Pecorino & Passerina: abbinamenti, caratteristiche, differenze

Pecorino e Passerina sono due popolari vini bianchi da aperitivo che ben si prestano ad abbinamenti con un buon varietà di cibi differenti.

Vino Pecorino: caratteristiche e abbinamenti

Con il nome Pecorino si possono indicare sia un vitigno sia un vino di Marche e Abruzzo, diffuso soprattutto nel Piceno. Il suo nome, piuttosto curioso, deriva dal fatto che la zona dove esso era coltivato era utilizzata anche per la pastorizia. Questo vitigno è stato recentemente riscoperto, dopo aver rischiato la scomparsa a causa della sua posizione geografica e territoriale; era stato infatti confinato a luoghi sempre più limitati, a causa anche della ridotta produttività che è caratteristica della pianta.

Il vitigno cresce su terreni collinari ed è molto resistente alle intemperie. Il grappolo del Pecorino si mostra lungo e a forma conica, mentre gli acini sono medio-piccoli dalla buccia sottile; la foglia invece è di media grandezza, il tralcio mostra sfumature rossastre.

Note di degustazione

Il Pecorino è un vino caratterizzato da un mineralità intensa e una spiccata acidità; è un vino che ben si presta all'invecchiamento, caratteristiche non comune tra i vini bianchi.
Si presenta di colore giallo dorato intenso con riflessi verdognoli. Il profumo, intenso, si caratterizza per la presenza di note balsamiche di eucalipto, menta, erbe aromatiche, frutta gialla e agrumi.
Il gusto al palato presenta note di frutti a polpa gialla maturi (pesca in particolare), agrumi e un retrogusto di salvia.

Abbinamenti Pecorino cibo

Accompagna ottimamente sia i primi che il pesce, carni bianche, salumi tipici del luogo dei quali esalta il sapore in modo eccellente.
La sua versatilità e capacità di invecchiamento, che lo rende capace di abbinarsi a diversi piatti e non solo a quelli tipicamente riservati ai vini bianchi, gli è valsa l'attributo di “rosso vestito di bianco”.

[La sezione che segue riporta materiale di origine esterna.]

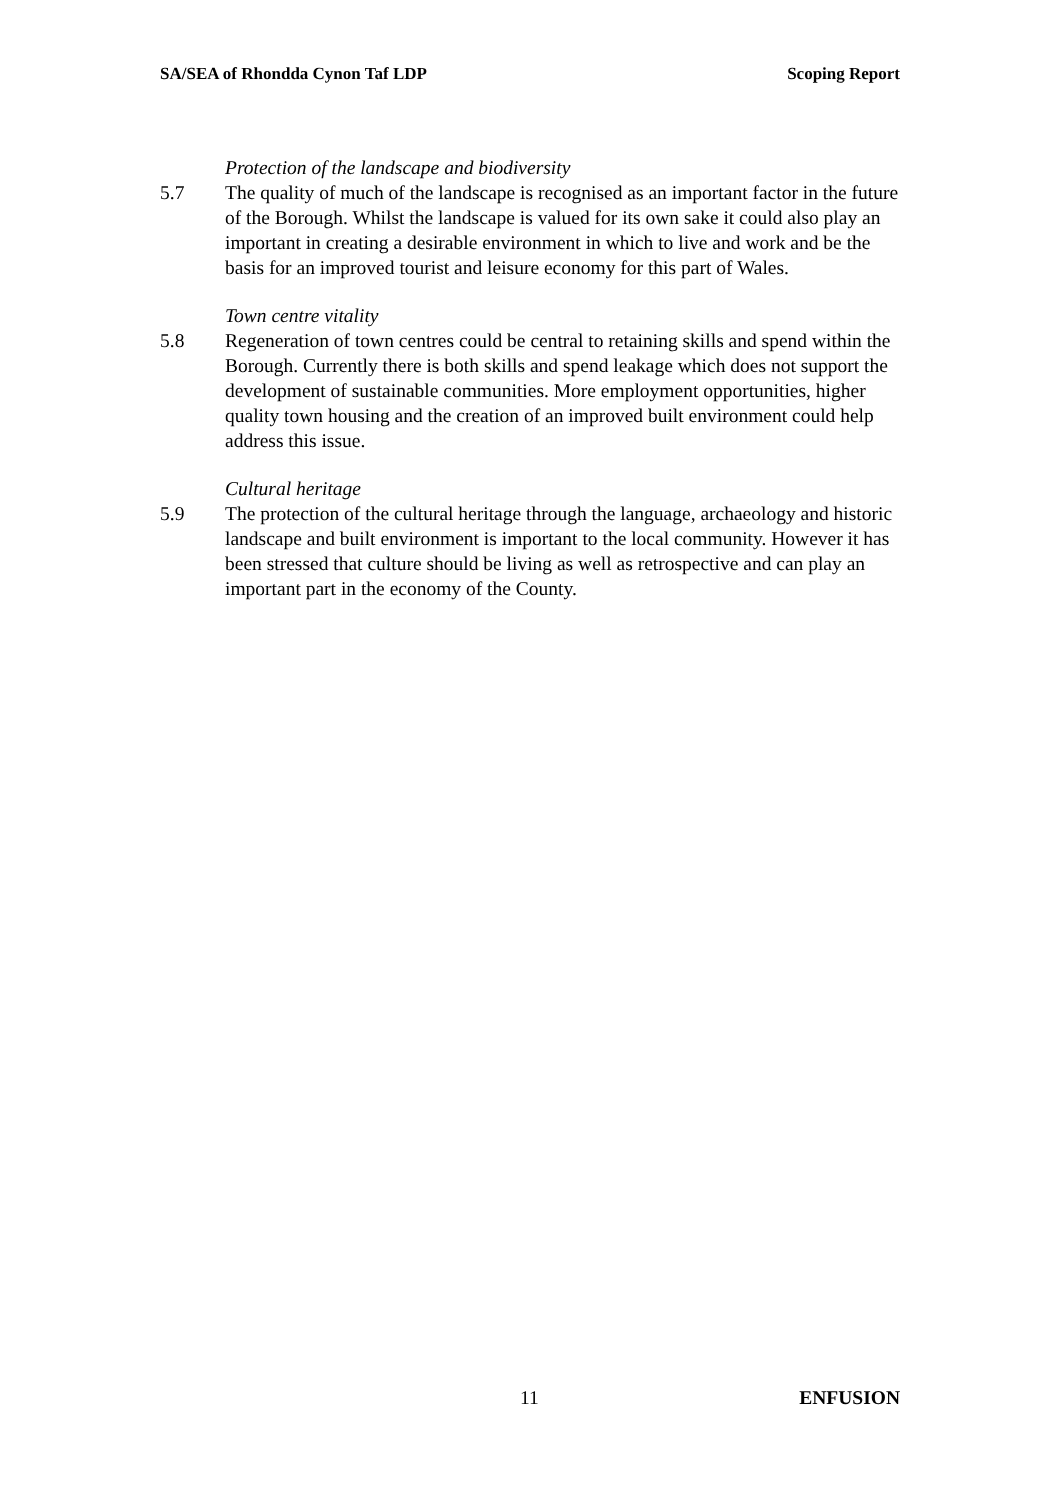SA/SEA of Rhondda Cynon Taf LDP Scoping Report
Protection of the landscape and biodiversity
5.7 The quality of much of the landscape is recognised as an important factor in the future of the Borough. Whilst the landscape is valued for its own sake it could also play an important in creating a desirable environment in which to live and work and be the basis for an improved tourist and leisure economy for this part of Wales.
Town centre vitality
5.8 Regeneration of town centres could be central to retaining skills and spend within the Borough. Currently there is both skills and spend leakage which does not support the development of sustainable communities. More employment opportunities, higher quality town housing and the creation of an improved built environment could help address this issue.
Cultural heritage
5.9 The protection of the cultural heritage through the language, archaeology and historic landscape and built environment is important to the local community. However it has been stressed that culture should be living as well as retrospective and can play an important part in the economy of the County.
11 ENFUSION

Vino Passerina: caratteristiche e abbinamenti

Il vino Passerina deriva dal vitigno Passerina per almeno l'85%, e per la restante percentuale da bacche aromatiche autorizzate della zona. Il vitigno è coltivato in determinate zone delle Marche, comprese fra le colline di Ascoli Piceno e i fiumi Tronto e Aso; alcune tipologie, come il Vin Santo, sono coltivate sono nei comuni di Offida e Ripatransone. La pianta è famosa per la sua produttività molto alta e per la resa costante nel tempo; ha grappoli di medie dimensioni, con bacche dorate piccole dalle bucce spesse. La pianta è molto resistente e vigorosa.

Note di degustazione

Diverse tipologie di vini vengono prodotte grazie al vitigno: esse presentano, in generale, un colore paglierino con vene verdognole, e un profumo fruttato, che ricorda frutti a polpa gialla e bianca quali pesca, albicocca, pera accompagnati da sentori di miele, erbe aromatiche, agrumi. Il gusto è piuttosto fresco e acido, equilibrato, non troppo strutturato, dalla chiusura amara e con una buona persistenza. Il Passerina è un vino da bere giovane, non prestandosi troppo all'invecchiamento, e dovrebbe essere servito in calici tulipano, per preservarne la freschezza, e alla temperatura di otto-dieci gradi.

Abbinamenti Passerina cibo

Tutte le tipologie di vino Passerina si abbinano bene le portate di pesce, sopratutto con molluschi e crostacei, ma anche i primi piatti (per esempio i risotti) e le fritture di pesce. Spesso servito come aperitivo, potete gustarlo anche abbinato al vitello tonnato. Nel tipo Passito, è ottimo l'abbinamento con la pasticceria secca; il Vin Santo invece ben si abbina ai formaggi alle erbe.